Your collection of data is influenced by your preconceived notions of what you are going to get out. I wanted to develop an instrument that would get rid of all that bias. We have genotyped 60 percent of the adult population of Iceland. We are not in a position to do all that I wanted to with a centralized database. But most of it, we can do with our current data set.
In the U.S., one national medical database would not be politically acceptable.
If presented appropriately, 90 percent of the people in the U.S. would agree on doing things like this. If you would regulate the insurance industry to the extent where people would not lose their jobs or their insurance, Americans would want this. I am not impressed that the Icelanders are more eager to participate than Americans. Why shouldn't you want to find ways of dealing with diseases?

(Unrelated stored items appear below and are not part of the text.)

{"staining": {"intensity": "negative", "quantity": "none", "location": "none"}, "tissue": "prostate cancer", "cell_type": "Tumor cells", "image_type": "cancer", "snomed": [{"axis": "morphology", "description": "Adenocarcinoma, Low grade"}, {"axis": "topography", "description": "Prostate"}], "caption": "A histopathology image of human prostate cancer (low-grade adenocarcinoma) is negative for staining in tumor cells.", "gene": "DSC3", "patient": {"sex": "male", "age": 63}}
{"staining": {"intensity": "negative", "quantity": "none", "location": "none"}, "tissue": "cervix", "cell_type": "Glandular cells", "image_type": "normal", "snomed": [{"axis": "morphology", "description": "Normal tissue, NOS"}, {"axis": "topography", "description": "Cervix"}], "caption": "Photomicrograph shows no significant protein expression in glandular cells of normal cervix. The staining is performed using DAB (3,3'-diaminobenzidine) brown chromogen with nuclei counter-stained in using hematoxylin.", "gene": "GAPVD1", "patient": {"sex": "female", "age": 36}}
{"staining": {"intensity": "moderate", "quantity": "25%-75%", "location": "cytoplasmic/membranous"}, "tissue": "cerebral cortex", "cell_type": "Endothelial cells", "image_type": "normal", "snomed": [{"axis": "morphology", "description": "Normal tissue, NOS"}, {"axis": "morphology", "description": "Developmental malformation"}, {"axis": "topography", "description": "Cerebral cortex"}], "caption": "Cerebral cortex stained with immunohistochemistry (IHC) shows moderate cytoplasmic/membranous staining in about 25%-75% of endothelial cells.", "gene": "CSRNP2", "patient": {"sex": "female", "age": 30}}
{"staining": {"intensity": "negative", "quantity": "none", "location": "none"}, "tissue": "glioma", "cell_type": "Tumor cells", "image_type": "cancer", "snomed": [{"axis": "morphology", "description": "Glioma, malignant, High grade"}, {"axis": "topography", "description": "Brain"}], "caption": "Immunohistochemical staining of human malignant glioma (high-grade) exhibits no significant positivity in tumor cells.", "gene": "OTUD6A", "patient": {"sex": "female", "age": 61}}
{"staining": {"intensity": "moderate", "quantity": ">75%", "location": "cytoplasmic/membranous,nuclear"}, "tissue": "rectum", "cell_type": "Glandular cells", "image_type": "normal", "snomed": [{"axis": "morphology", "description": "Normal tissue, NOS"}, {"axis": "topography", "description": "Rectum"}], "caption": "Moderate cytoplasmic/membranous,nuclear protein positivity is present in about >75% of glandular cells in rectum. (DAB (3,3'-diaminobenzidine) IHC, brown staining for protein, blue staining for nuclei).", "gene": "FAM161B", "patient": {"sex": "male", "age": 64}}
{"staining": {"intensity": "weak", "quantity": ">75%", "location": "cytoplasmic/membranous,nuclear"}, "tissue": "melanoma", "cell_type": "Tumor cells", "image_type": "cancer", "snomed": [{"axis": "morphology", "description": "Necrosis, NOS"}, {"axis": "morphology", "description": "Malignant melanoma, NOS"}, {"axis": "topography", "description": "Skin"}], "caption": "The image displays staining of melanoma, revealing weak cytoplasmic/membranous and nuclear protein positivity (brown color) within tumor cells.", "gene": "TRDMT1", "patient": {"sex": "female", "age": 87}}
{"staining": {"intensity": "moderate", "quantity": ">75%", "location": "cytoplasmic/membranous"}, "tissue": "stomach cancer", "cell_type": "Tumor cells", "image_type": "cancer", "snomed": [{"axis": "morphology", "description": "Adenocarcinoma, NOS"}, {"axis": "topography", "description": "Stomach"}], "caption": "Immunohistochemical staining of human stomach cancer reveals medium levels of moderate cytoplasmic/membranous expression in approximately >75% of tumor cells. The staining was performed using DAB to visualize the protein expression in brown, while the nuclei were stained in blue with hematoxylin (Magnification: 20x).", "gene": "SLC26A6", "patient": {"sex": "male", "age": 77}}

There are concerns about privacy...
I don't buy into that notion. You have to be somewhat twisted. My estimation is that somewhere between 6 and 10 percent of population are sufficiently twisted to not participate in biomedical research. Selfish doesn't capture the half of it. It is ugly and predatory behavior that does not capture the essence of Christianity that society is based on.
Do you think drug safety concerns after Vioxx will reshape the industry?
The Vioxx story is not going to have long-lasting effects. We as a society deny you the capability to take the risk that is similar to driving a vehicle. This is a philosophically flawed view. We should recognize the risk and manage the risk. We should not strive for risk-free drugs. That is something you are never going to find. People should be allowed to make choices on the nature of the risk and the benefit.